Why is smoking bad for my spine?

  • Smokers have a 3-4 times higher chance of getting Degenerative Disc Disease
  • Smoking can accelerate existing disc degeneration
  • Smokers have a higher risk of sciatica
  • Smokers have a higher likelihood of developing chronic back pain
  • Smoking accelerates osteoporosis, especially in the spine; for each pack of cigarettes smoked over 10 years, the bone density can drop 3%
  • Smokers over the age of 50 will have a more accelerated risk of back pain
  • After a spine fracture, vertebral bones heal poorly in smokers
  • After a spine fusion, the rate of bone fusion is less than half that of non-smokers
  • After spine surgery, smokers have higher risks of infection
  • Smoking is directly associated with Low Back Pain most likely due to the reduced blood and oxygen delivery to the spine

How does smoking damage my spine?

  • Carbon Monoxide is inhaled when smoking. This chemical interferes with the transport of nutrients to the disc
  • Nicotine can directly interfere with the disc’s nutrition and bone growth
  • Nicotine can interfere with the absorption of calcium which is important for bone health
  • Coughing chronically from smoking can cause stress on the disc, potentially rupturing it
  • Smokers are often less active which can lead to a weakened spine
  • The nutrition is often worse in smokers which can worsen the health of the disc
  • Smoking causes breakdown of collagen which is a protein important for disc health

Does smoking after spine surgery cause problems?
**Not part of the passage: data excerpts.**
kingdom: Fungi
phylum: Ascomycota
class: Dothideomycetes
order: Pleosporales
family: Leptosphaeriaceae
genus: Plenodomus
  • Smoking after spine fusion surgeries can lower the chance of the bone fusion. It is thought that the failure rate for spine fusions is 3-5 times higher in smokers than non-smokers.
  • The surgical wound healing is impaired which can lead to infection and poor scarring
  • Smokers have worse outcomes after discectomies and spine fusions
  • Fewer smokers returned to work after spine surgery than non-smokers

Do Spine Specialists care if I smoke?

Some spine surgeons will not perform certain surgeries such as fusions on patients who smoke and require that smokers be nicotine free for a certain period of time.